How to Perform a Pelvic Tilt
Let’s do the pelvic tilt. The pelvic tilt is an important technique because it is the basis of many of the other exercises we will be doing later.
To begin the pelvic tilt, lay on your back. Keep your knees bent with your feet flat on the floor. Now think about pulling your belly button in towards your spine. Your back will automatically flatten towards the floor. As you pull your belly button in, your pelvis will roll up towards your chest. Be very careful not to push with your legs to make your pelvis roll.
This is a position you will hold while you are performing many of the other exercises.
Straight Leg Raise Exercise
Let’s do the straight leg raise exercise for lower abdominal strengthening. Begin by lying on your back with knees bent up. Perform a posterior pelvic tilt to lock your pelvis in position. Straighten one knee out along the floor. Gently raise the straight leg 6 to 8 inches at a time and return to the starting position. Repeat with the other leg.
Hook-Lying March Exercise
The hook lying march exercise helps with lumbar stabilization. Begin by lying on your back and start with performing a pelvic tilt. Keep your knees bent and slowly raise one leg at a time only an inch or two. The goal here is to do this without rolling your pelvis side to side. And if you lock your pelvis in position, it should stay fairly straight. It may be easier to monitor your pelvic motion by placing your fingers behind your pelvis.
You should be able to speak while doing these exercises, so you are not overworking yourself. If you are having a hard time raising the entire leg without moving your pelvis, begin by just raising one heel at a time and alternate.
To advance the hook-lying march exercise, perform the same leg movement. Keep your arms straight up toward the ceiling. Now lock your pelvis in position and as you raise your left leg, drop your right arm down over your head. Return to the starting position and alternate sides. Don’t let your pelvis tilt up or arch your back. Your back should stay relatively still while performing these exercises.
Four-Point Back Flexion Exercise
Let’s perform the four-point, back flexion exercise. Begin on hands and knees. Now sit back on your heels while your arms stay stretched out. Lower your chest towards the floor. Don’t reach forward with your hands. This should be a very comfortable stretch and should not be painful.
Abdominal Curl-up Exercises
Let’s perform abdominal curl-ups. Begin by lying on your back with your knees bent up. Fold your arms across your chest and perform a posterior pelvic tilt. Curl up lifting your head and shoulders from the floor straight towards the ceiling. Hold for 2 to 4 seconds, then slowly lower to the starting position. Do not attempt to lift the head up too high. As strength builds, aim to complete 2 sets of 10 curls.

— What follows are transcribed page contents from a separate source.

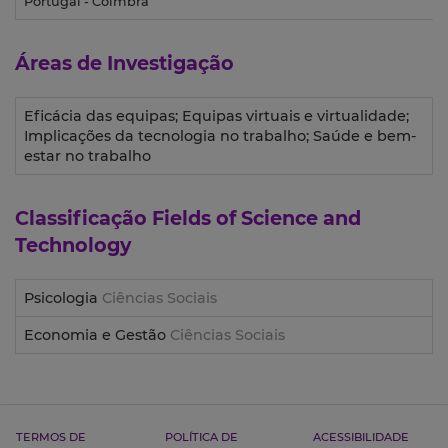
Portugal - Coimbra
Áreas de Investigação
Eficácia das equipas; Equipas virtuais e virtualidade;
Implicações da tecnologia no trabalho; Saúde e bem-
estar no trabalho
Classificação
Fields of Science and
Technology
Psicologia
Ciências Sociais
Economia e Gestão
Ciências Sociais
TERMOS DE
POLÍTICA DE
ACESSIBILIDADE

For patients with neck pain, place your hands behind the head to support the neck. Be careful not to lift your head with your hands.
Double Knee to Chest Exercises
Let’s perform the knee to chest stretch. Begin by lying on your back. Now pull your knees up to your chest slowly until your feel a light stretch in your low back. When performing this stretch, keep your head relaxed and flat against the floor.
To modify this stretch, pull one leg up at a time for added comfort to your low back.